From the records, return each line that has the word "fruit" in it.

━━━━━ RECORDS FOR THE EXERCISE ━━━━━

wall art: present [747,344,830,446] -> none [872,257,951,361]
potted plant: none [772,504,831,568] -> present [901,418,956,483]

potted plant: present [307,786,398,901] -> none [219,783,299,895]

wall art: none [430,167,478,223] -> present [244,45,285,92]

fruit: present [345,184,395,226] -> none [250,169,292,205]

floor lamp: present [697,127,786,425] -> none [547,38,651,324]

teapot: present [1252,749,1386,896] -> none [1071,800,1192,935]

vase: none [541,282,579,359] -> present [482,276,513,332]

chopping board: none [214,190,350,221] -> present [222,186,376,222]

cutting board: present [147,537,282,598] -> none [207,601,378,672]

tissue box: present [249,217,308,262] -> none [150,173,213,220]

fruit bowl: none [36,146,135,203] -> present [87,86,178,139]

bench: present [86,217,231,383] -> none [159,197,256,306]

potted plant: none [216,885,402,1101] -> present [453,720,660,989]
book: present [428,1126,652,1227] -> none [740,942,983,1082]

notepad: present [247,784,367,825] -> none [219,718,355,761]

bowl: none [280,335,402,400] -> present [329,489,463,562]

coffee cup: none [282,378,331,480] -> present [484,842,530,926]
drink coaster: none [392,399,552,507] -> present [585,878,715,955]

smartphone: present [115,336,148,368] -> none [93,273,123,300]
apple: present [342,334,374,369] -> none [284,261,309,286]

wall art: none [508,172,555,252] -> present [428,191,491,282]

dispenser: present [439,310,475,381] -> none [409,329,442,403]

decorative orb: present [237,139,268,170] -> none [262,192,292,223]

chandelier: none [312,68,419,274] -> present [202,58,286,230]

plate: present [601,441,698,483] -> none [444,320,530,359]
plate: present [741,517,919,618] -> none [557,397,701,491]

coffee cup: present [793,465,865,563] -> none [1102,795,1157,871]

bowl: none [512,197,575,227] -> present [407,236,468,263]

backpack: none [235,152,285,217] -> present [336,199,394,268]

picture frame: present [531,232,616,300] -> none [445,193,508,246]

━━━━━

* OUTPUT
fruit: present [345,184,395,226] -> none [250,169,292,205]
fruit bowl: none [36,146,135,203] -> present [87,86,178,139]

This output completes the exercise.